Set out every line of the rows below as a JSON list of strings, one string per line, with blank lines omitted. Leave the pictures out of the list.

---

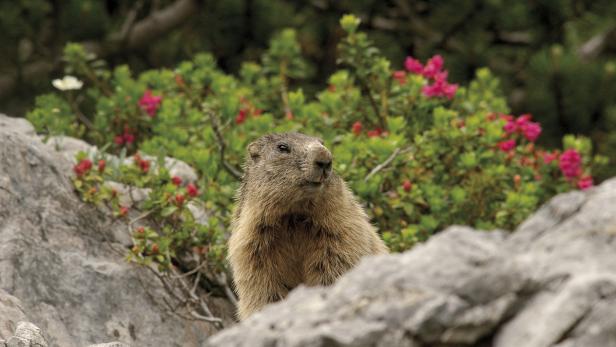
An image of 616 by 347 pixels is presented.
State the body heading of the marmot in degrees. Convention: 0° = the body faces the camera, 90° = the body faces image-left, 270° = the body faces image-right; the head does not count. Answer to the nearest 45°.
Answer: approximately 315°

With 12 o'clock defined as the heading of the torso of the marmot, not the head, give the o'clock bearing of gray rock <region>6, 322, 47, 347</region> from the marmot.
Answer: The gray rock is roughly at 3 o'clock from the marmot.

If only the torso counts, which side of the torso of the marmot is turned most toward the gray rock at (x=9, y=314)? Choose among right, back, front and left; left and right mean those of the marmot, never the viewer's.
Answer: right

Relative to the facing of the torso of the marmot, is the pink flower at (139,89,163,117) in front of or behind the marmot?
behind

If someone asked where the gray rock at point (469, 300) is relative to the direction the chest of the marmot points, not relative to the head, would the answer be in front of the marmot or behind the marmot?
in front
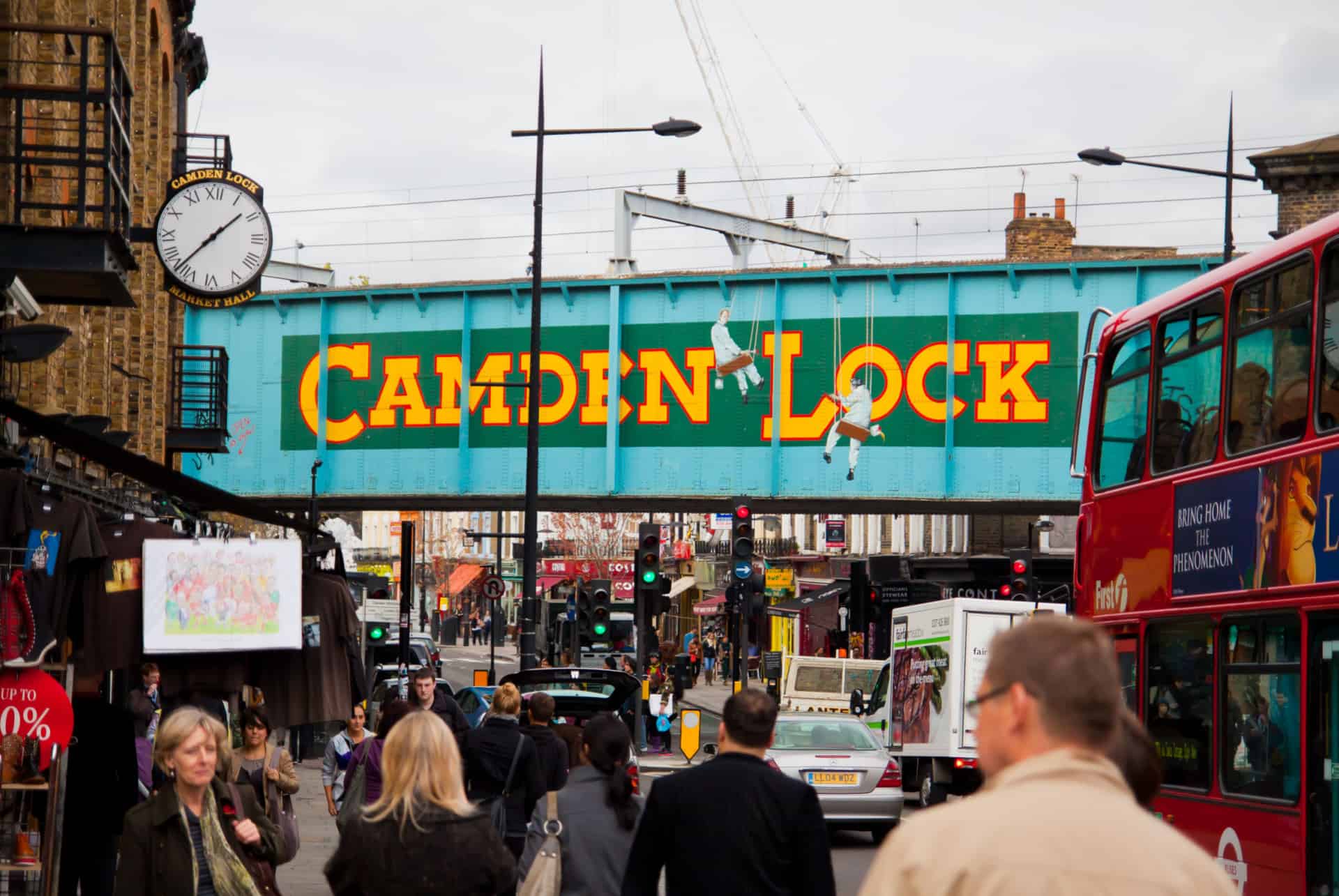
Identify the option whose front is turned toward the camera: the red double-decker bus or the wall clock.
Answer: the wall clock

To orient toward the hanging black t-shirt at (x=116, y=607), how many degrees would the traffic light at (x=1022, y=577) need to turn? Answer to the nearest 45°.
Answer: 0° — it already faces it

---

Solved exercise =
[
  "An image of 616 by 347 pixels is presented.",
  "State the body heading of the marmot in degrees. Convention: 0° = the body faces the camera, 90° = the body faces image-left, 270° = the body faces image-right; the head does not count. Answer to the nearest 45°.",
  "Answer: approximately 315°",
  "With 12 o'clock defined as the heading of the torso of the marmot, not the head, give the o'clock bearing of gray rock <region>6, 322, 47, 347</region> from the marmot.",
  "Answer: The gray rock is roughly at 3 o'clock from the marmot.",
  "If only the torso counts, which side of the torso of the marmot is turned most toward the gray rock at (x=9, y=314)? Choose among right, back, front and left; left and right mean those of the marmot, never the viewer's.",
  "Answer: right",
  "Relative to the facing of the torso of the marmot, is the pink flower at (139,89,163,117) in front of or behind the marmot?",
  "behind",
  "If someone asked where the gray rock at point (469, 300) is relative to the direction the chest of the marmot points, not relative to the head, would the answer be in front of the marmot or behind the marmot?",
  "in front",
  "Identify the option whose front is turned toward the camera: the red double-decker bus or the wall clock.",
  "Answer: the wall clock",
  "To orient toward the hanging black t-shirt at (x=116, y=607), how many degrees would the traffic light at (x=1022, y=577) need to turn? Answer to the nearest 45°.",
  "Answer: 0° — it already faces it"
]